Appetizers of line-caught Yellow Fin Seared Sashimi Tuna ($14) and House Smoked Salmon ($14) did not disappoint. The tuna was displayed beautifully, lightly seared on all sides. The mild tuna was drizzled with both wasabi aioli and balsamic ginger glaze. The tuna was more of a textural treat with its velvety slices served atop crunchy fried rice noodles.
The House Smoked Salmon was outstanding, served with a simple horseradish cream sauce and complemented by briny capers and red onion. The appropriately seasoned pink salmon was a generous portion for four. Crunchy, thinly sliced baguette toasts were served alongside.
The Mixed Grill ($32) offered a sampling of homemade sausage, bacon-wrapped quail breast and a 5-ounce portion of beef tenderloin. The free-range beef sausage stood out -- expertly spiced, lean and fresh. And the tender quail breast was not overcooked or drowning in bacon fat. The beef tenderloin medallion was served with an interesting huckleberry demi-glace.
Two palm-sized Gulf Blue Crab Cakes and Grilled Texas Gulf Shrimp ($29) were served with a sun-dried tomato tartar sauce. The texture was not as crispy as we would have liked; however, the crab cakes had just the right amount of spice to keep them interesting. The night we visited, all entrees were served with a wedge of pan-fried polenta and redcabbage.

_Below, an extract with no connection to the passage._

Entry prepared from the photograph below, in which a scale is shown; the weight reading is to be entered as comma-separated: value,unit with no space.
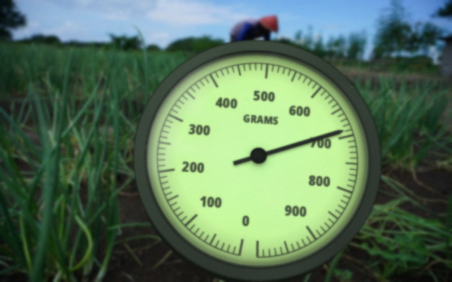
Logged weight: 690,g
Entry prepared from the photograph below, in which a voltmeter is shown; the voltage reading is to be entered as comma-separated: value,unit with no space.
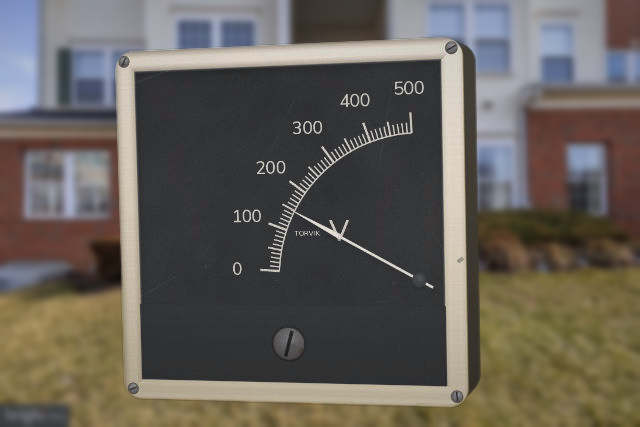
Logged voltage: 150,V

The 10-ounce Beef Tenderloin Medallions ($30) were topped with a tantalizing Bleu cheese crust and a port shallot demi-glace. The meat was cooked to my guest’s preference -- well done. When Chef Youts came by to see how our table was doing, he spotted her plate from a distance and jokingly said, “Oh, you were my well-done tonight!”
Grilled Rack of Australian Lamb ($38) was served with an herb crust and a rosemary pomegranate molasses. The four chops were the favorite at our table. The herb crust had notes of mustard, fresh mint, and panko breadcrumbs, and the tender chops were served the perfect medium rare.
The relaxed atmosphere of The Classic Café makes it a place to visit and revisit. The proficient staff will make it well worth your drive to dine in Roanoke. Chef Youts does put an interesting spin on his plates. They are both clever and, yes, classic.